• TEXT SEGMENT:
Fire fighting equipment acquired over the years has been equally vital.

“When we started,” recalls Jenkins, “we used to enter a burning structure and just hold our breath till we couldn’t hold it any more and run out for air. When we got breathing apparatus, it changed everything.”
Firefighters not only receive continual training with regard to new fire fighting techniques and equipment, but also in applications for rescue and extrication.

“That’s my special interest,” says Seymore, who admits to being drawn to the department’s Extrication Team as a young man.

“When the Extrication Team started,” Jenkins explains, “it mostly consisted of guys who worked in the automotive field, who knew mechanics, because it involved rescuing people from vehicles.”

The team was established in the early 1980s with a handful of interested fire fighting personnel and a used bread truck that was transformed into the department’s first rescue unit.

Today, that unit is a well-oiled machine that regularly is trained in every aspect of vehicle rescue. They are often called upon by neighboring department’s for assistance and have gained the respect of units across southeast Missouri for their expertise in the area of emergency extrication and rescue.

As imperative to the department as its training and equipment is the camaraderie among its personnel. Within the department there seems to exist a “brotherhood,” a special bond that is evident both on and off duty, often interjected with humor, but always with the assurance that they have each other’s back at all times.

“You’ve got to have people you can trust, and we all have to work together,” Seymore notes. “We have a younger generation of firefighters, and then another group that’s more established, and then this group of senior members that somehow I’m now a part of. There’s an overall respect for each other in all we do that might sometimes be unspoken, but we each know it exists. If it didn’t, we wouldn’t be the department that we’ve become over the years.”

• JOB: According to the article on the fire department, what vehicle was converted into the department's first rescue unit? None of the lines after this point are needed.

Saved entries
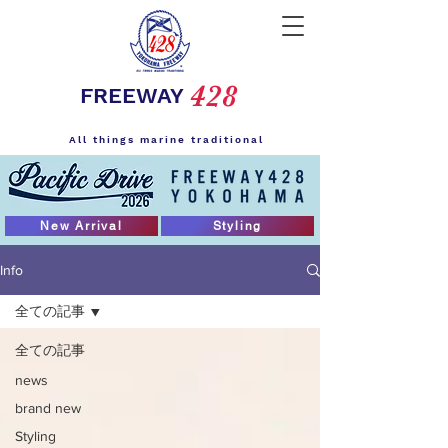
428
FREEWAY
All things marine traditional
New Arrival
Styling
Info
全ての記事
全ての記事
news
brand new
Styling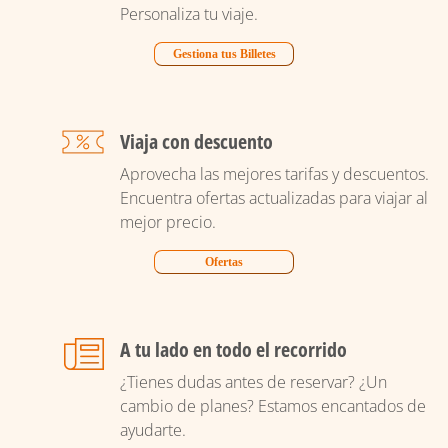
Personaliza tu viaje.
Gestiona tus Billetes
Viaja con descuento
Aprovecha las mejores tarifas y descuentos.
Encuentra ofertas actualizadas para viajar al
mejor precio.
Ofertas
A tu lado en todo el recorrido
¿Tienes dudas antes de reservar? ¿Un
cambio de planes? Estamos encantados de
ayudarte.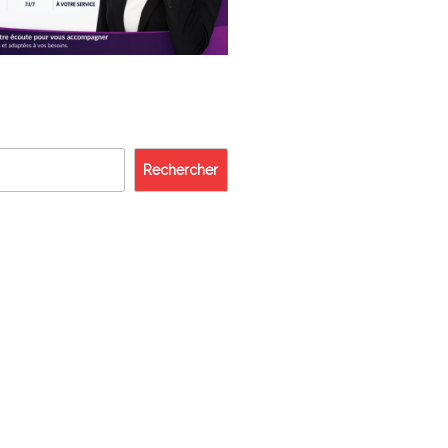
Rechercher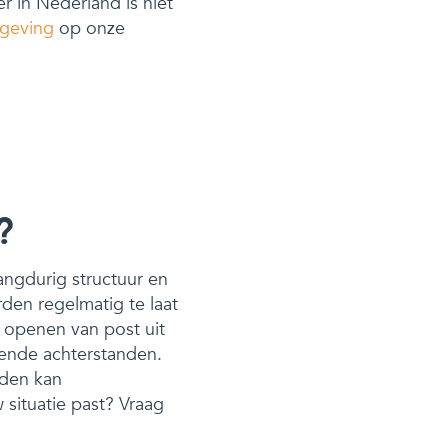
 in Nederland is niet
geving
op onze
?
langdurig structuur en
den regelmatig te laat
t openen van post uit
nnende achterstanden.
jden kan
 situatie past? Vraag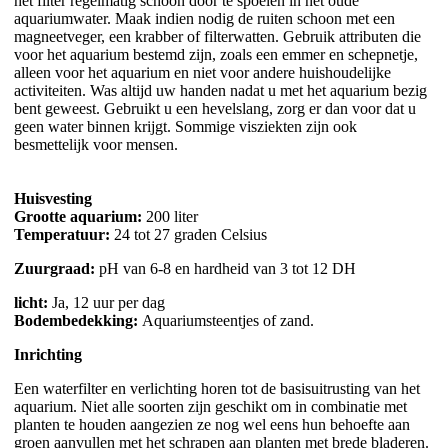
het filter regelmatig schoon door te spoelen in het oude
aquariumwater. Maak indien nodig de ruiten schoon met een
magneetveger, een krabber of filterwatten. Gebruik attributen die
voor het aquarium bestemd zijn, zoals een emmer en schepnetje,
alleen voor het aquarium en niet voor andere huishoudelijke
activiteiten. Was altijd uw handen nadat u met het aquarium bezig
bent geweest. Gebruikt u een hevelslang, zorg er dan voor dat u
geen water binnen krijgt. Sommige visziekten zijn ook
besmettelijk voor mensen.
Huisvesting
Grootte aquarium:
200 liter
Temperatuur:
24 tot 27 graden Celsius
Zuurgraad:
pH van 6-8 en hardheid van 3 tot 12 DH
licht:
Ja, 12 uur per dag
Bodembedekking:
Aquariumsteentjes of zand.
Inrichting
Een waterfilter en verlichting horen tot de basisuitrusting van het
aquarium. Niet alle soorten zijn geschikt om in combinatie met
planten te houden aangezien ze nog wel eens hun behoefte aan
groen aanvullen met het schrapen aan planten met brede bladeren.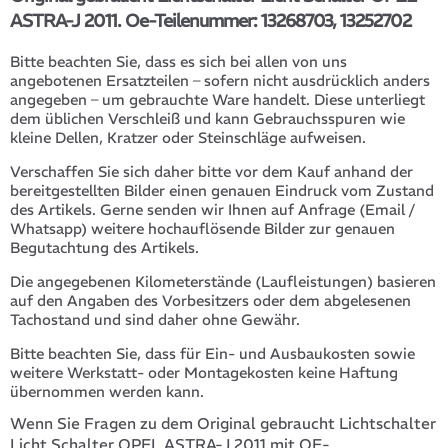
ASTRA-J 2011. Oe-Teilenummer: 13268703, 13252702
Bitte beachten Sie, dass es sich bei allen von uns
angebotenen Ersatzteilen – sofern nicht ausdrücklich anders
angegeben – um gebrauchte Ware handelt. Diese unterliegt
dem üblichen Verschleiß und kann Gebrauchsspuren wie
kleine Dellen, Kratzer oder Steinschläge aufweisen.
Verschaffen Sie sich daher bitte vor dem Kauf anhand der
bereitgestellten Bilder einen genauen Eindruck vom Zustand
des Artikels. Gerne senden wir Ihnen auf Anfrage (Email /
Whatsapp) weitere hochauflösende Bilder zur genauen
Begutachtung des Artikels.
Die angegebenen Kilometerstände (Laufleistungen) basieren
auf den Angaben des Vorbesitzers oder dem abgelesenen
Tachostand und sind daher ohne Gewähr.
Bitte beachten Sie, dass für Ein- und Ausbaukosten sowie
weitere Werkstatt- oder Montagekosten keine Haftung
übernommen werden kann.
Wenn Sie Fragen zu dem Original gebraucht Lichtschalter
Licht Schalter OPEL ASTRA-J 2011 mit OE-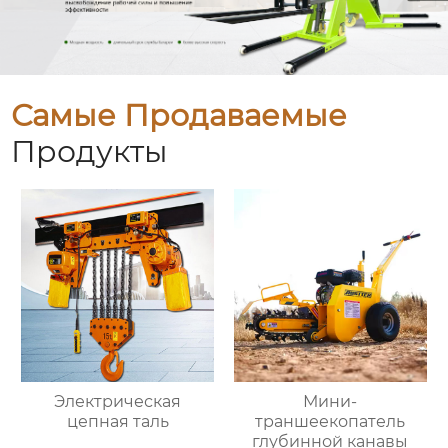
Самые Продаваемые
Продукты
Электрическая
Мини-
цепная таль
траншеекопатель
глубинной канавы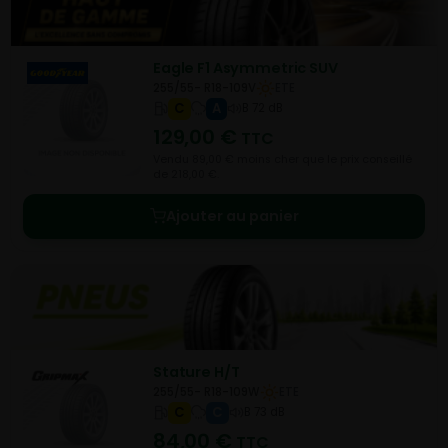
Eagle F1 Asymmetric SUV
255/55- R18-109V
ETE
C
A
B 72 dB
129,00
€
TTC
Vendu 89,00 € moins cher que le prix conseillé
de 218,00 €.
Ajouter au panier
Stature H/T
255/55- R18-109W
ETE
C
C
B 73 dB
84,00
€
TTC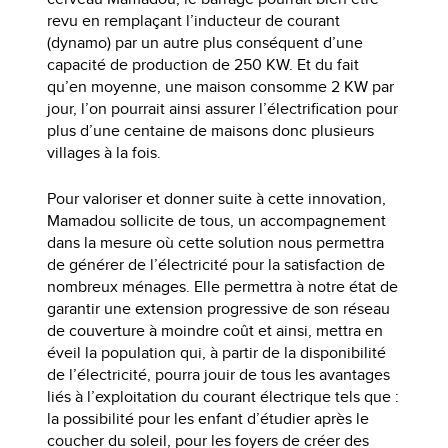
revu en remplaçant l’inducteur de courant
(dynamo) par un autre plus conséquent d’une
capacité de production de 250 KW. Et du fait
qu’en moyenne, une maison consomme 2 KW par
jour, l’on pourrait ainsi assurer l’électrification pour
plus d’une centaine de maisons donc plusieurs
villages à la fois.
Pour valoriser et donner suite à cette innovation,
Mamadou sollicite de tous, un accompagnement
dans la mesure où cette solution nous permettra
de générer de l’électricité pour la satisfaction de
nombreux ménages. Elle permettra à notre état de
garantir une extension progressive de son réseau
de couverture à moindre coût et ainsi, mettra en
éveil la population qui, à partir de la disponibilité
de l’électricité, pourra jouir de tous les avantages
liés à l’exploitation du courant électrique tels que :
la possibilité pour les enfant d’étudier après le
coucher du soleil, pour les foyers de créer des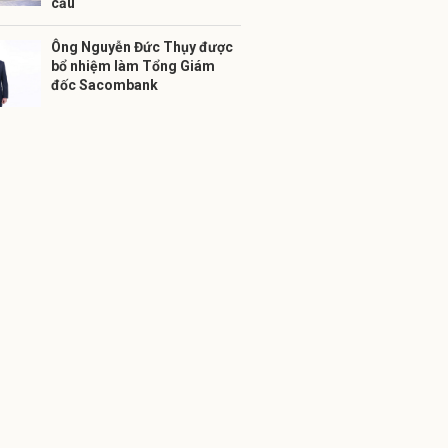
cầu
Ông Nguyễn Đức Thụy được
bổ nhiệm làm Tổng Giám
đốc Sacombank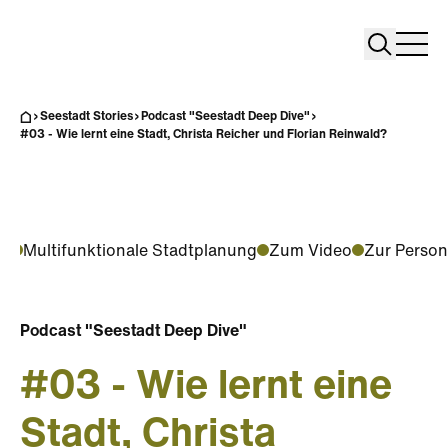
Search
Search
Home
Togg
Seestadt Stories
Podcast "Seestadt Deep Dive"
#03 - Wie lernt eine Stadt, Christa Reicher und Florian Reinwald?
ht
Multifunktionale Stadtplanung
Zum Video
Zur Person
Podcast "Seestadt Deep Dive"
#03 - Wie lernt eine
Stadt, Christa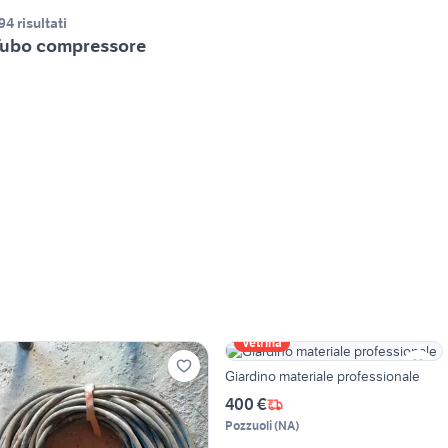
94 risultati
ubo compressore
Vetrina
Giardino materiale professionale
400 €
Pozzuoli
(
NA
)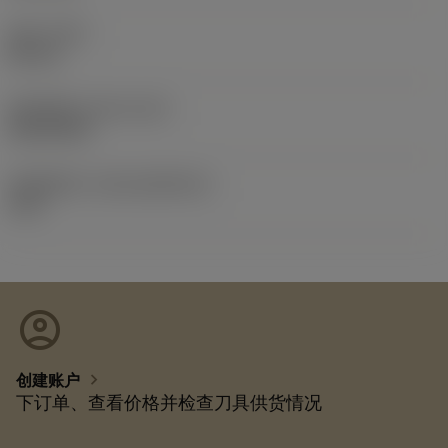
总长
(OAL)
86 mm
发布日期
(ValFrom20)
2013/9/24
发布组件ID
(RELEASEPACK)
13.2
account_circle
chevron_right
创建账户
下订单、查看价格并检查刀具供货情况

• WRITTEN RESPONSE: A used bread truck.